Segment Start: DATASET EXCERPTS

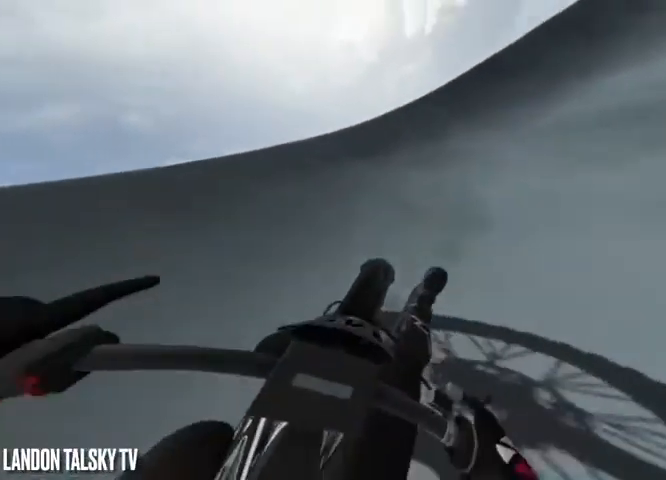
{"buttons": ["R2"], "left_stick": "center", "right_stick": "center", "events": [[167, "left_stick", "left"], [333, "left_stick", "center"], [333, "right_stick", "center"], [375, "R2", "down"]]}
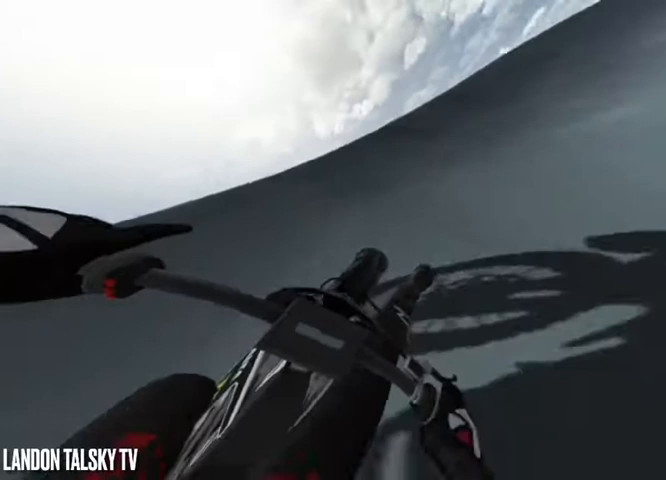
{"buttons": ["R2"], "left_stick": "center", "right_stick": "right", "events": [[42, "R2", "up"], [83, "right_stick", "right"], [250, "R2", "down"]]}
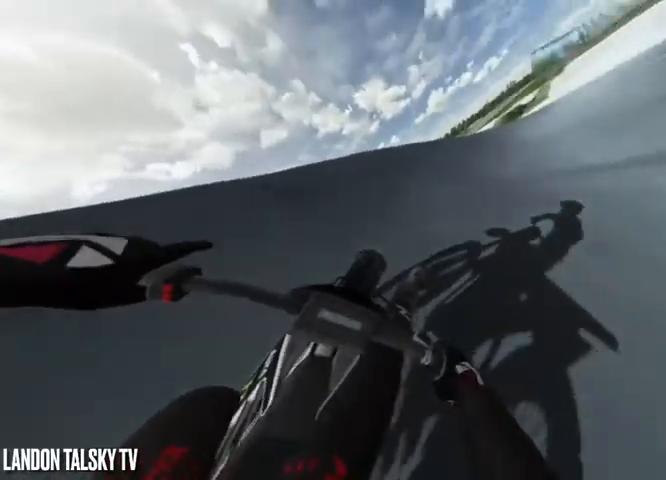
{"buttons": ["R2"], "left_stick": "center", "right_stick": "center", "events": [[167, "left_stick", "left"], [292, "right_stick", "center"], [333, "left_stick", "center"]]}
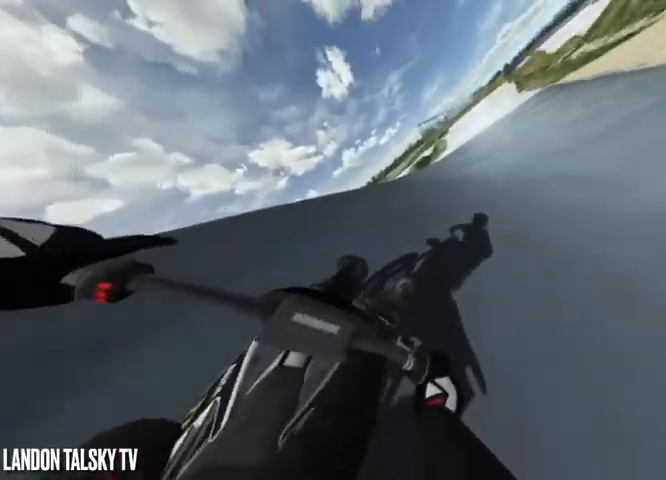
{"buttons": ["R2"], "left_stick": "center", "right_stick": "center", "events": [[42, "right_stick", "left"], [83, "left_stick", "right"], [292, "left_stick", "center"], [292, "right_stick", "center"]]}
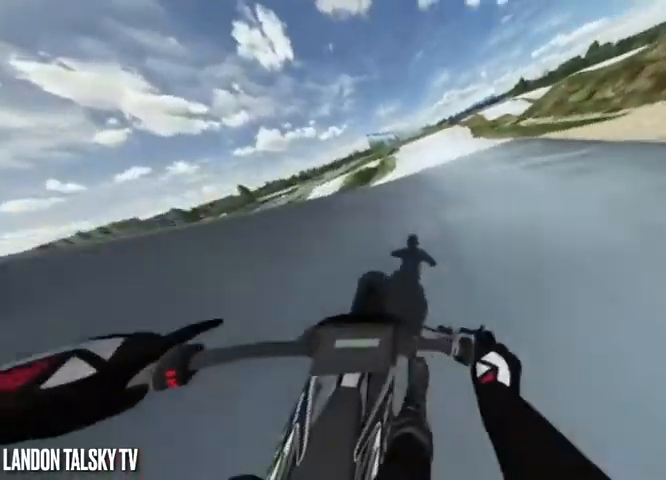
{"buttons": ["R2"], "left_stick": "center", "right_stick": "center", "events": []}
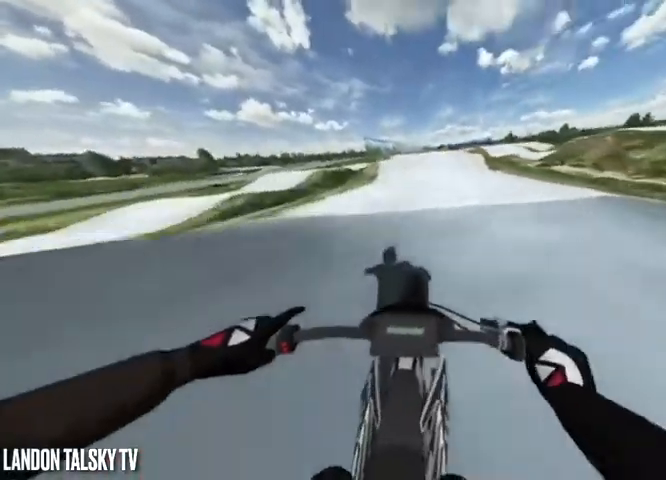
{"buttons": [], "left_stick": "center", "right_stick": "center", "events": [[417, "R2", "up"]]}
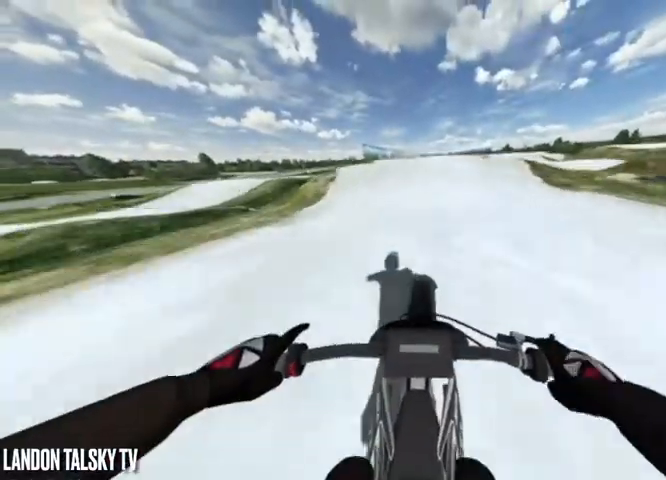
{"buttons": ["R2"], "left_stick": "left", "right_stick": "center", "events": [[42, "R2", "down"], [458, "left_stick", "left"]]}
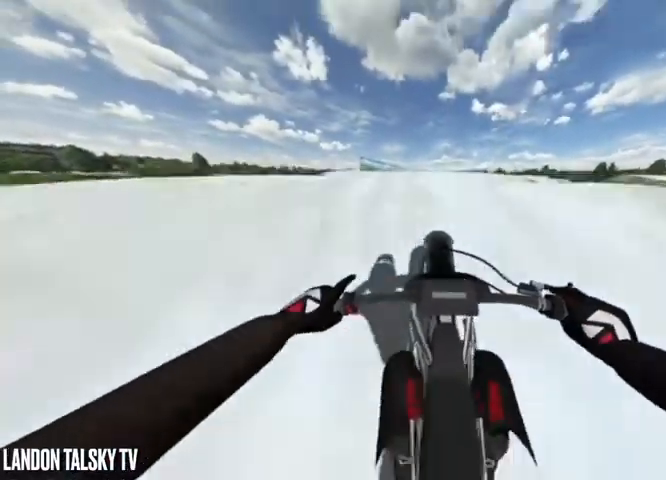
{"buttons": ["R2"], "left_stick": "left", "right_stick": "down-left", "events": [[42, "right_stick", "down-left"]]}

Segment End: DATASET EXCERPTS

Lines with the word "down": copy each one from the data above.

▶ _WRITTEN REPLY_
{"buttons": ["R2"], "left_stick": "center", "right_stick": "center", "events": [[167, "left_stick", "left"], [333, "left_stick", "center"], [333, "right_stick", "center"], [375, "R2", "down"]]}
{"buttons": ["R2"], "left_stick": "center", "right_stick": "right", "events": [[42, "R2", "up"], [83, "right_stick", "right"], [250, "R2", "down"]]}
{"buttons": ["R2"], "left_stick": "left", "right_stick": "center", "events": [[42, "R2", "down"], [458, "left_stick", "left"]]}
{"buttons": ["R2"], "left_stick": "left", "right_stick": "down-left", "events": [[42, "right_stick", "down-left"]]}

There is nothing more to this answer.